O crime cresceu porque cada vez mais o que era um telefone virou central de operações, principalmente financeiras com a criação do Pix, nas mãos e bolsos de todos.

A estratégia lançada contempla ação entre operadores, sistema bancário e empresas de big techs a agirem em conjunto para inutilizar o celular como porta de entrada tanto à privacidade quanto ao suporte financeiro do detentor com ação única. “Objetivo é que se possa com um clique bloquear completamente o aparelho. Assim, retiramos o atrativo das quadrilhas e transformamos o celular roubado em um pedaço de metal inútil”, diz Cappelli.

Rio-Bahia

Outra recorrência de décadas que deve ser efetivamente combatida são os polos que concentram maiores índices de criminalidade na federação. Desde que o monitoramento do Fórum Brasileiro de Segurança Pública (FBSP) começou, em 2011, a Bahia foi líder em violência no País em 11 de 12 anos.

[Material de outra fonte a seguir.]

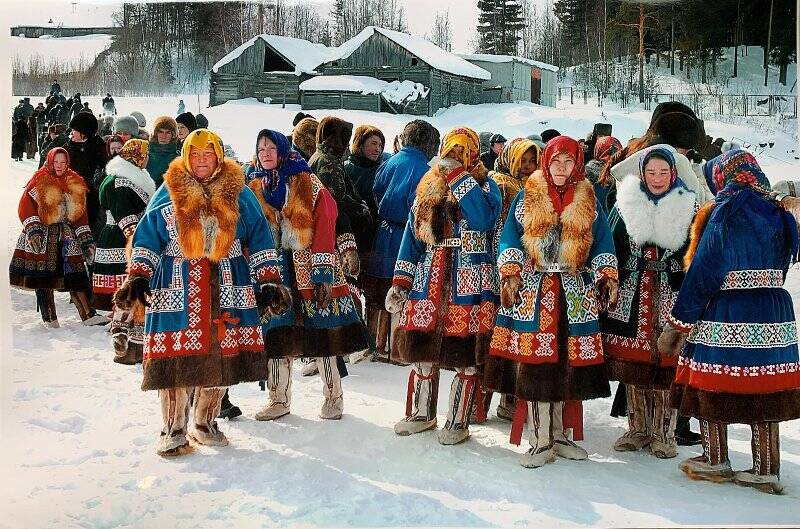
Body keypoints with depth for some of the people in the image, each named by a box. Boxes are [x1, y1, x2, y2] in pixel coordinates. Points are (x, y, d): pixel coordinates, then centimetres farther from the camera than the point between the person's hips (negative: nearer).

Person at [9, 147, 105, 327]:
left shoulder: (75, 184, 12)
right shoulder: (39, 182, -1)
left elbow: (80, 214, 16)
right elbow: (25, 206, -9)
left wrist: (86, 239, 10)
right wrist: (33, 228, -21)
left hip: (67, 236, 3)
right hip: (42, 236, -3)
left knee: (76, 275, -4)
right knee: (44, 277, -1)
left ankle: (88, 314, -7)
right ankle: (49, 318, 7)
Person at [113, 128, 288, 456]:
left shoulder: (238, 194, 9)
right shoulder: (169, 192, 7)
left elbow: (259, 240, 10)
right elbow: (147, 238, 6)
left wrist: (269, 281, 3)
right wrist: (137, 279, -4)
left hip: (226, 290, 2)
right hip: (177, 290, -1)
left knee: (221, 357, 4)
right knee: (176, 360, -4)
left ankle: (205, 424, 22)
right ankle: (174, 430, 9)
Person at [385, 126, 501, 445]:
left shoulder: (484, 185, 1)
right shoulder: (428, 188, 13)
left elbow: (484, 219, -22)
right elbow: (412, 237, 14)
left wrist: (458, 176, -17)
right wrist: (400, 282, 7)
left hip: (470, 283, -4)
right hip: (429, 281, 4)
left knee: (466, 355, -1)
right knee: (422, 348, 7)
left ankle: (458, 422, 13)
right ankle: (421, 414, 26)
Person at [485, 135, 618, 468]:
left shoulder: (588, 201, 10)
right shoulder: (527, 197, 5)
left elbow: (602, 244, 10)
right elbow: (510, 239, 2)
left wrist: (607, 277, -3)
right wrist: (510, 275, -11)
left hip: (575, 294, 2)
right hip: (532, 291, -2)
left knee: (566, 364, 3)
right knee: (534, 364, -6)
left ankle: (557, 435, 17)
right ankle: (541, 441, 1)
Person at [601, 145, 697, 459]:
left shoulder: (688, 206, 3)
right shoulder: (626, 204, 5)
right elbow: (611, 248, 6)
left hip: (671, 295, -1)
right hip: (632, 295, 2)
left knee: (667, 362, -2)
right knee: (632, 362, 5)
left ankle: (663, 433, 10)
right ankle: (637, 429, 19)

O estado é estratégico para o tráfico de drogas tanto como porta para o Nordeste quanto pelas fronteiras que faz com Sudeste e Centro-Oeste, e só perdeu o indesejado primeiro lugar em 2018, quando o Rio a superou em mortes violentas intencionais.

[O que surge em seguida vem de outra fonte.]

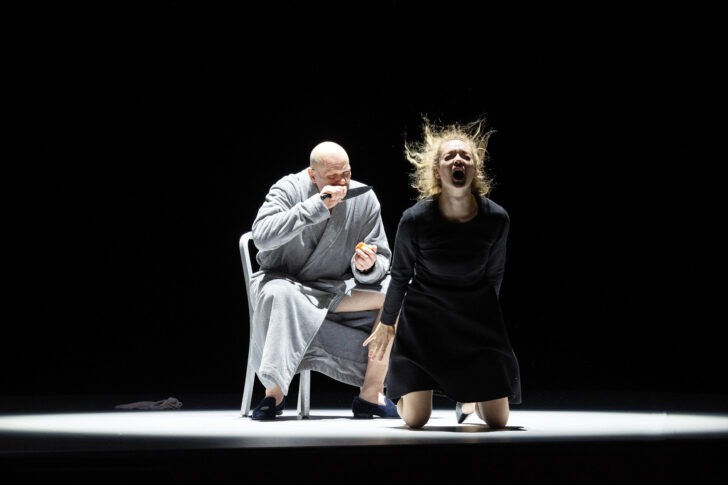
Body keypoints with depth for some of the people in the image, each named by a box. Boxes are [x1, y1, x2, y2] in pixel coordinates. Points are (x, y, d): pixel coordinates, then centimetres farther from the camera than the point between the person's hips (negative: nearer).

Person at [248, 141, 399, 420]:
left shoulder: (364, 199, -3)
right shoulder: (288, 189, -13)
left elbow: (381, 259, 1)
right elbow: (262, 236, -30)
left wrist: (368, 267, -25)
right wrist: (316, 206, -32)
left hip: (337, 290, 4)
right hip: (286, 280, -4)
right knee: (278, 294, -39)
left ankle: (370, 395, -13)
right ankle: (273, 393, -23)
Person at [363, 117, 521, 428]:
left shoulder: (496, 219, -15)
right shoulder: (415, 220, -20)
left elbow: (494, 274, 3)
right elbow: (400, 274, -3)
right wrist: (386, 323, 9)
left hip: (476, 315, 2)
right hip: (425, 315, -2)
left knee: (497, 421, -1)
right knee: (415, 420, -4)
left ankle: (468, 397, 35)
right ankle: (402, 392, 33)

Por falar neste, chegamos à inacreditável condição carioca de possuir 72,9% da extensão territorial da capital sob domínio ou da milícia ou das três organizações criminosas dominantes:
• 57,5% em mãos de milicianos,

• e o restante dividido entre Comando Vermelho (11,4%), Terceiro Comando (3,7%) e Amigos dos Amigos (0,3%).

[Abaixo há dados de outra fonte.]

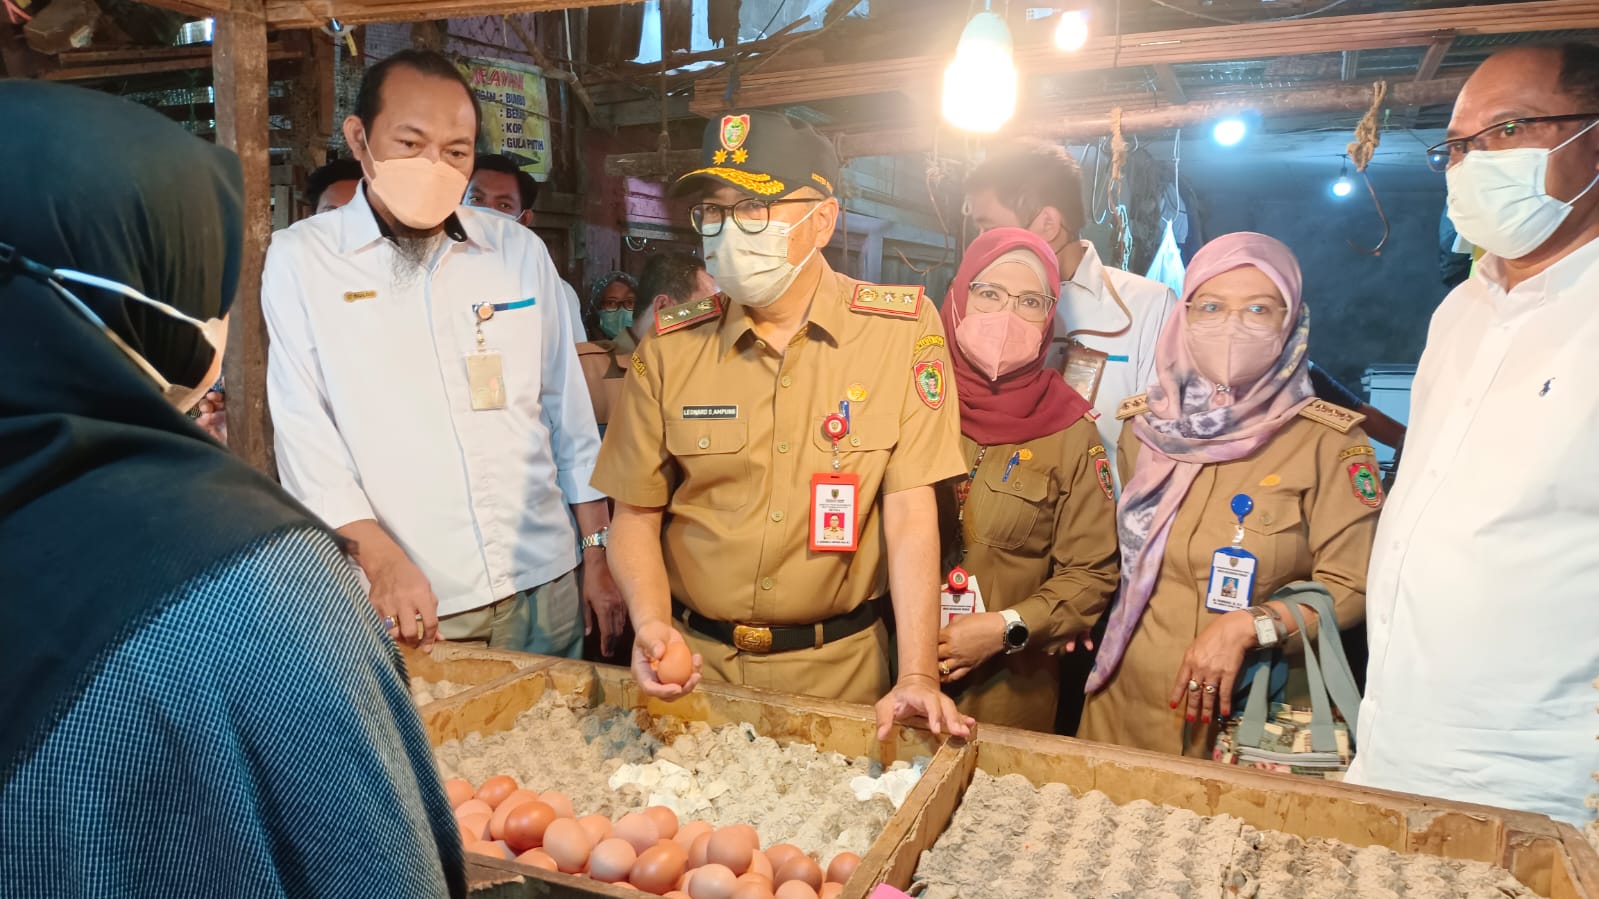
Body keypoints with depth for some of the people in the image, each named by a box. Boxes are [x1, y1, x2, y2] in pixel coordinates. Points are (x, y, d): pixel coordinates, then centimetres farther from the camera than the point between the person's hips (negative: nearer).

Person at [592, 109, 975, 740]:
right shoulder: (669, 346, -4)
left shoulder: (903, 328, -10)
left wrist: (917, 677, -21)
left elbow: (911, 511, -14)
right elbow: (637, 511, 1)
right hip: (696, 661, 2)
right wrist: (652, 625, -16)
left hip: (838, 665, -1)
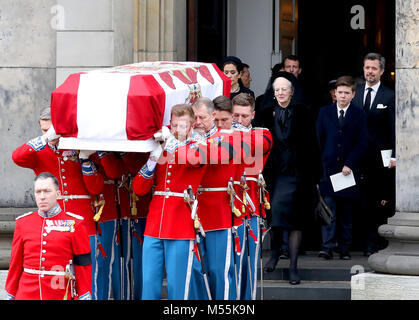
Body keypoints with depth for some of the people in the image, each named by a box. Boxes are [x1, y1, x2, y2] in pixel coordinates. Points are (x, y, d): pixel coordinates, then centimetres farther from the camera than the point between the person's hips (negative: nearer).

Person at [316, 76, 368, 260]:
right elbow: (319, 140, 8)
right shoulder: (325, 112, 7)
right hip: (328, 168, 0)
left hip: (349, 170, 0)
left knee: (346, 212, 5)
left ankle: (345, 248, 10)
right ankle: (328, 247, -12)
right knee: (329, 209, -8)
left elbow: (362, 143, -1)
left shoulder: (359, 115, 3)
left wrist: (349, 164, -9)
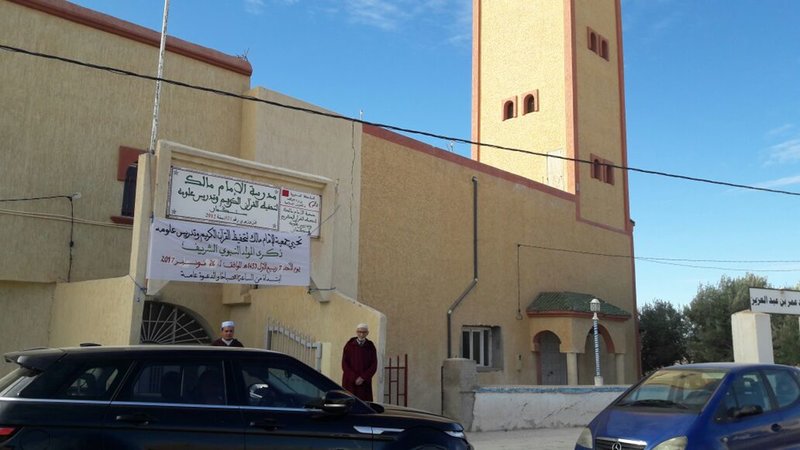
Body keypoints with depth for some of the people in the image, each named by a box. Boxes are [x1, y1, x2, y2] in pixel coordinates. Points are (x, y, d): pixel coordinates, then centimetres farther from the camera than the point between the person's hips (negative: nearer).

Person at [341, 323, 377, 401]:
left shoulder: (370, 347, 5)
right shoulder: (349, 345, 4)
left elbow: (374, 365, 2)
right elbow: (344, 364, 1)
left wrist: (363, 378, -9)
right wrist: (354, 378, -9)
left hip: (364, 382, 1)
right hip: (349, 382, 0)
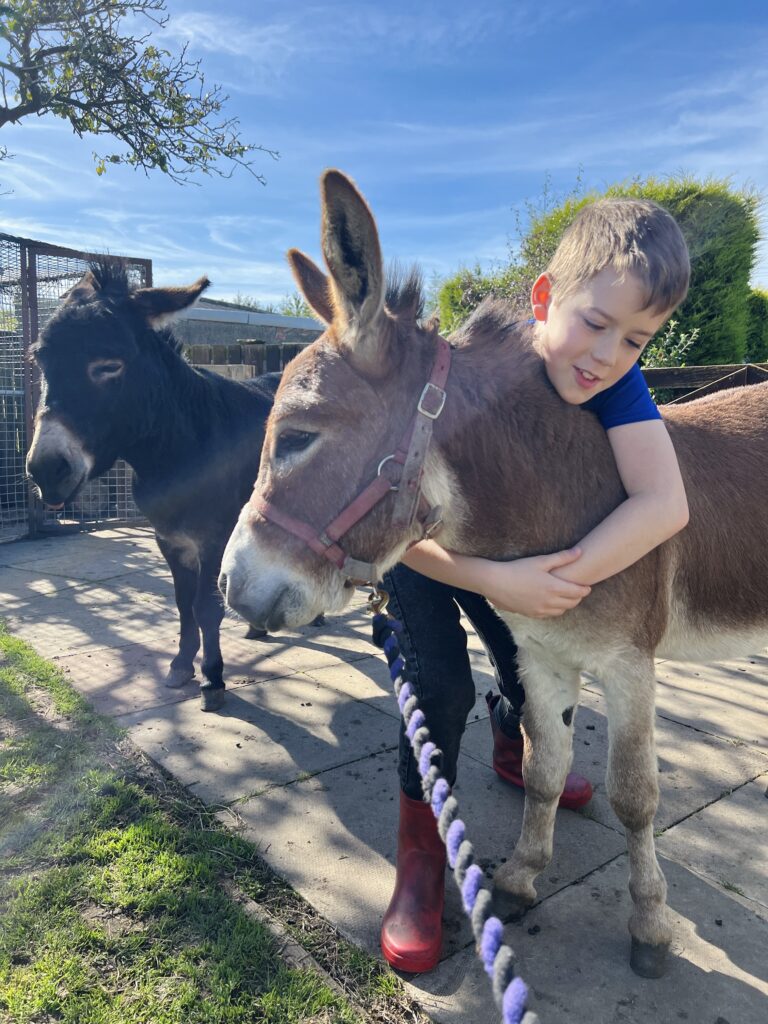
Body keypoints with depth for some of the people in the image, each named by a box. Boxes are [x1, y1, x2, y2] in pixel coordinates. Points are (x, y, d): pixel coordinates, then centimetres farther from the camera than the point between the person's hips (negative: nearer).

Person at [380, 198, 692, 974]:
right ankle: (420, 855, 7)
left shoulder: (616, 382, -26)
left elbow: (664, 505, -38)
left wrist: (558, 580, -45)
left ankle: (511, 750, 54)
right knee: (443, 684, -17)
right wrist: (496, 581, -51)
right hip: (423, 554, -4)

Em fatia populacional, um terço dos moradores da cidade (2,2 milhões) vivem em áreas milicianas e 18,2% (1,2 milhão) em espaços das facções.

Ações pontuais são imprescindíveis diante do quadro atual. Mas enquanto se apagam os focos de incêndio é preciso estabelecer um roteiro de planejamento preventivo, que o governo sequer anunciou.

Este começa por definição de metas claras e objetivos mensuráveis, tanto preditivos quanto para a repressão ao crime.

Inteligência e tecnologia programadas para apuração, análise de dados, alocação de recursos e mão-de-obra. E a unificação nacional do sistema será pouco eficaz se não forem contempladas causas paralelas do crime, como desigualdade, falta de acesso a serviços básicos, pobreza, desemprego e exclusão social.

Pelo lado da força de ação, há lacuna tanto no aprimoramento em contratação e treinamento de efetivo quanto na modernização dos sistemas de investigação, equipamentos de segurança, melhoria das condições das prisões e investimentos em programas de prevenção. “A preocupação é legítima. Estamos vindo de processo de desorganização econômica, social e política muito forte”, concorda Cappelli. “Não há bala de prata para a questão. Ninguém vai resolver sozinho.”